Reflexões da deputada Erika Kokay sobre a importância do caráter multidisciplinar no enfrentamento do HIV/Aids e os desafios a serem superados. Saiba mais!
Sessão em homenagem ao Dia Mundial de Luta contra a Aids
A Câmara dos Deputados realizou nesta segunda-feira (1º) sessão em homenagem ao Dia Mundial de Luta contra a Aids. A deputada Erika Kokay (PT-DF), que solicitou a realização da sessão solene, afirmou que a data é uma oportunidade para refletir sobre os impactos da epidemia, promover a solidariedade às pessoas que vivem com HIV e reforçar o compromisso com políticas públicas eficazes e inclusivas. Apesar de o Brasil ter se destacado internacionalmente no diagnóstico e tratamento, ainda há desafios a serem superados, como destacou Erika Kokay.

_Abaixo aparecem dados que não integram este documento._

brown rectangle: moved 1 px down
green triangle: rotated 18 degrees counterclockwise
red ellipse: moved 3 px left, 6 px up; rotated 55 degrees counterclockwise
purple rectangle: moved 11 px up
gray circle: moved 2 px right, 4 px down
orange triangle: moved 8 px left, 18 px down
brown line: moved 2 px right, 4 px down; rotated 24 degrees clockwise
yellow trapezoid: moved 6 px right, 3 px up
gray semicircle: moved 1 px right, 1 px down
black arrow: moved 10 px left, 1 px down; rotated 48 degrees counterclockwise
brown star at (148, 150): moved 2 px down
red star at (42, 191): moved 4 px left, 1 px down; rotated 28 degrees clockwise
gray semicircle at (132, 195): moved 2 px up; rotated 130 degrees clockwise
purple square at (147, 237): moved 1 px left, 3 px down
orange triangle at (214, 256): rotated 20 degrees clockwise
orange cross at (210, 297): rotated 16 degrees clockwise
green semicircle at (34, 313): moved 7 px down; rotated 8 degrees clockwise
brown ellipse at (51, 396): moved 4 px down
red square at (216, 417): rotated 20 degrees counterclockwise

O papel do caráter multidisciplinar no enfrentamento ao HIV/Aids
“É fundamental que nós possamos traçar os perfis epidemiológicos e precisamos de um caráter multidisciplinar no enfrentamento ao HIV/Aids na política pública de saúde. Nós precisamos considerar os fenômenos e os impactos de uma epidemia que tem as suas origens e tem como variáveis fundamentais os aspectos político-sociais”, afirmou Erika Kokay.
Desafios e desigualdades de gênero
Cleide Jane, representante do coletivo feminista de luta contra Aids Gabriela Leite, destaca as desigualdades de gênero que tornam as mulheres mais vulneráveis ao HIV. Fatores como a pobreza, acesso limitado à educação e aos serviços de saúde afetam drasticamente mulheres negras e de comunidades marginalizadas, ampliando o risco de infecção. A necessidade de políticas públicas que considerem a saúde sexual e reprodutiva das mulheres, adotando uma abordagem interseccional, é enfatizada.

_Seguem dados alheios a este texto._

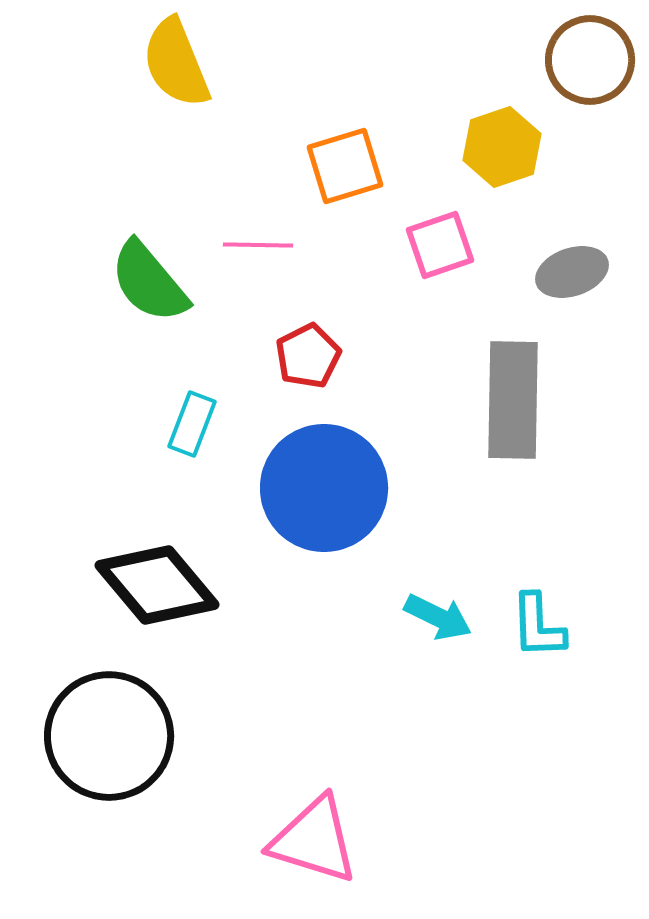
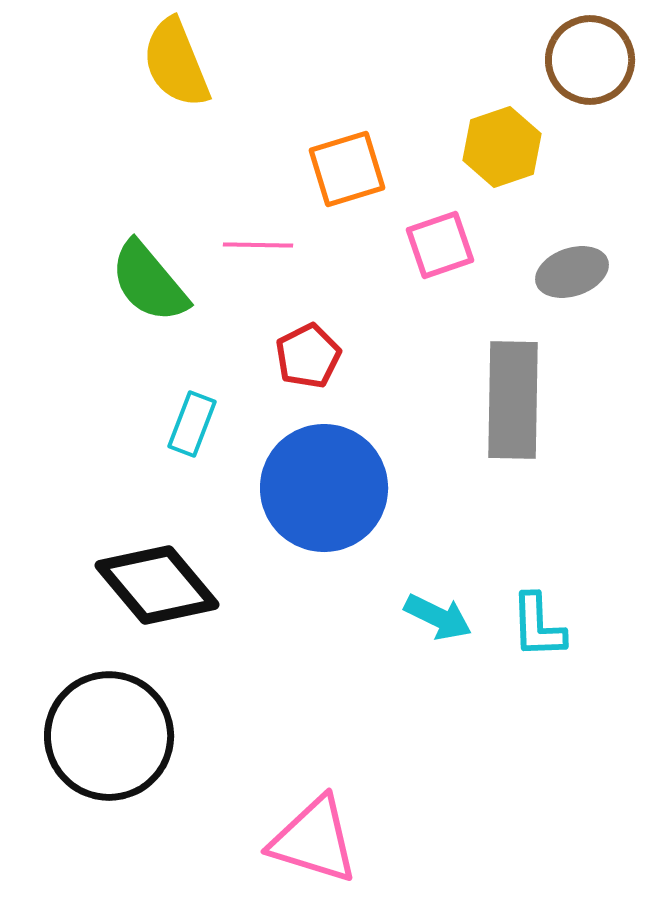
orange square: moved 2 px right, 3 px down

Financiamento e desafios futuros
Andrea Boccardi Vidarte, do Programa Conjunto das Nações Unidas sobre HIV/Aids (Unaids), alertou para a redução de financiamento internacional e os impactos no tratamento da doença. O aumento da criminalização das atividades sexuais entre pessoas do mesmo sexo é apontado como fator de risco para o crescimento de casos. A inclusão de marcadores sociais e o combate ao preconceito são destacados como medidas necessárias para o enfrentamento igualitário da infecção por aids.
A importância do engajamento de movimentos sociais
Para os participantes dos movimentos sociais presentes à sessão, é essencial unir esforços no combate ao preconceito e ao estigma social associado às pessoas que convivem com o HIV/Aids.